= Exercícios propostos =
(1) Reproduza o trecho da crítica sobre o filme de Elton John que começa nas palavras "Por um lado, o" e termina depois das palavras "resto da comunidade.".
(2) Indique se cada afirmação a seguir está de acordo com a crítica sobre o filme de Elton John. Responda sim ou não e cite literalmente as palavras do texto que justificam a resposta. (a) O filme foi dirigido por Dexter Fletcher. (b) O roteiro do filme foi escrito por Richard Madden. (c) O filme atenua a homossexualidade para agradar ao público conservador.
(3) Dê continuidade à crítica sobre o filme de Elton John a partir do ponto em que ela termina.

O artista precisa de carinho
por Bruno CarmeloPara quem se preocupava com uma biografia sobre Elton John produzida pelo próprio Elton John, pode ficar tranquilo: embora o filme ressalte o talento do cantor, ele está longe de se reduzir a um elogio edulcorado. Para quem temia um filme asséptico ao estilo de Bohemian Rhapsody (leia-se: atenuando a homossexualidade e as drogas para se tornar palatável ao público conservador), não há motivo para preocupação, pois o diretor Dexter Fletcher busca as maneiras mais criativas de representar o vício em drogas e o relacionamento com homens, tão clara quanto sensivelmente. Para quem temia uma simples enumeração de fatos mais marcantes da vida, é bom saber que a biografia oferece muito mais do que se descobriria numa página do Wikipédia.
Feitas as precauções, resta compreender o filme pelo que ele é, no caso, uma extravagância kitsch destinada a investigar a carreira de Elton John (Taron Egerton) através da psicologia. O roteiro dedica uma parte importante de seu discurso a sustentar que todos os problemas e glórias na vida do protagonista se devem à falta de amor e à busca pelo mesmo. O talento musical teria surgido da necessidade de provar seu valor ao pai homofóbico, a dependência de substâncias químicas seria fruto direto do relacionamento fracassado com seu empresário (Richard Madden), as mais belas apresentações constituiriam uma maneira de canalizar a tristeza, a raiva ou a depressão.
Por um lado, o discurso sobre a frustração como principal motor da criação artística corresponde a uma romantização nociva da atividade criativa. Isso impede tanto que se perceba o profissional da arte como alguém capaz de produzir dentro de uma estrutura sadia quanto que se valorize o criador enquanto indivíduo comum, dotado de uma expressão artística ao alcance de todos. O artista é percebido como o diferente, o excêntrico, aquele cujo talento representa uma recompensa às dores que vive, e para quem a busca por prazeres efêmeros (droga, álcool, sexo fácil) representa uma compensação óbvia de carências afetivas. O roteiro de Lee Hall não consegue escapar ao psicologismo superficial que separa o artista do resto da comunidade.

= Registros de um conjunto de dados =
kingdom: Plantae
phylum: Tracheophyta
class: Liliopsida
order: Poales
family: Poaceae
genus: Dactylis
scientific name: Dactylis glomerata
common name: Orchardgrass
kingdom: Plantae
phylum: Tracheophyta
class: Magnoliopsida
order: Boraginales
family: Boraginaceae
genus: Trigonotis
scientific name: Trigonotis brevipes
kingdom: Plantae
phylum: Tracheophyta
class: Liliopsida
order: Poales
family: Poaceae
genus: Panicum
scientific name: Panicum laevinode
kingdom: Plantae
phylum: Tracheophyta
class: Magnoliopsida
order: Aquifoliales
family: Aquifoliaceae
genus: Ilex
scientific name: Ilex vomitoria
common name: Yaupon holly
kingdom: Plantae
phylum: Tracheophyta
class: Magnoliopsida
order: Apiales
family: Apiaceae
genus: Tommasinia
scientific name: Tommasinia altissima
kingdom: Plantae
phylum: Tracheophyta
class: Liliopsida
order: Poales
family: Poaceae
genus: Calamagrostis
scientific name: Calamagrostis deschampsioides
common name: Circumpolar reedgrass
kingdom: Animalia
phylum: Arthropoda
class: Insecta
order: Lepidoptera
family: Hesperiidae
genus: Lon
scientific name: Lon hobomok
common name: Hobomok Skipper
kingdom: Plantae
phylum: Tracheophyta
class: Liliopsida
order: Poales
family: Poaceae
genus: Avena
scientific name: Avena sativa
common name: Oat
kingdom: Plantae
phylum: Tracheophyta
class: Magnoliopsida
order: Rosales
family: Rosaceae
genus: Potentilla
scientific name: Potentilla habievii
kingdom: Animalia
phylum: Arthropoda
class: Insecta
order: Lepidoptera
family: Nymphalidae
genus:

= Gabarito =
(1)
Por um lado, o discurso sobre a frustração como principal motor da criação artística corresponde a uma romantização nociva da atividade criativa. Isso impede tanto que se perceba o profissional da arte como alguém capaz de produzir dentro de uma estrutura sadia quanto que se valorize o criador enquanto indivíduo comum, dotado de uma expressão artística ao alcance de todos. O artista é percebido como o diferente, o excêntrico, aquele cujo talento representa uma recompensa às dores que vive, e para quem a busca por prazeres efêmeros (droga, álcool, sexo fácil) representa uma compensação óbvia de carências afetivas. O roteiro de Lee Hall não consegue escapar ao psicologismo superficial que separa o artista do resto da comunidade.

(2)
(a) Sim: "o diretor Dexter Fletcher busca as maneiras mais criativas de representar o vício em drogas e o relacionamento com homens"
(b) Não: "O roteiro de Lee Hall não consegue escapar ao psicologismo superficial"
(c) Não: "não há motivo para preocupação, pois o diretor Dexter Fletcher busca as maneiras mais criativas de representar o vício em drogas e o relacionamento com homens, tão clara quanto sensivelmente"

(3)
Por outro lado, ao abraçar os traumas, os excessos e as inseguranças de Elton John, o diretor contamina seu filme com uma energia vibrante, traduzindo o estilo de seu personagem em escolhas estéticas apropriadas. Rocketman é um filme colorido, repleto de recursos cafonas, exagerados, barulhentos, assim como foi Elton no início da carreira. Este não é apenas um “drama com música”, a exemplo de Bohemian Rhapsody, e sim um musical no sentido estrito do termo, devido à inclusão de numerosas cenas em que os personagens cantam e dançam, rompendo com o naturalismo para abraçar a fantasia. As cenas musicais constituem o ponto mais forte do projeto por sua criatividade e pela bela maneira como reinterpretam canções de Elton John, ora transformando sensivelmente as letras originais, ora colocando-as na boca de pessoas importantes que conviveram com o artista.
O projeto deve muito de seu sucesso ao talento do ator principal. Em poucos anos, Targon Egerton tem se mostrado um dos atores mais versáteis de Hollywood, demonstrando igual desenvoltura no drama, na comédia, na ação, com talento para a dança e o canto. Ele entrega um ótimo resultado tanto nas cenas catárticas quanto nos instantes intimistas. Infelizmente, ele se encontra diante de Bryce Dallas Howard, uma atriz que perde facilmente os limites quando mal dirigida, e neste caso recai na caricatura da mãe histérica. Em paralelo, Richard Madden transforma-se no vilão novelesco com uma rapidez espantosa, o que sublinha um sintoma marcante deste filme, que funciona muito melhor quanto lida com a psicologia do que na representação da sociedade e da família. Enquanto a investigação de sentimentos soa verossímil, a representação dos pais malvados e dos amantes insensíveis se torna novelesca.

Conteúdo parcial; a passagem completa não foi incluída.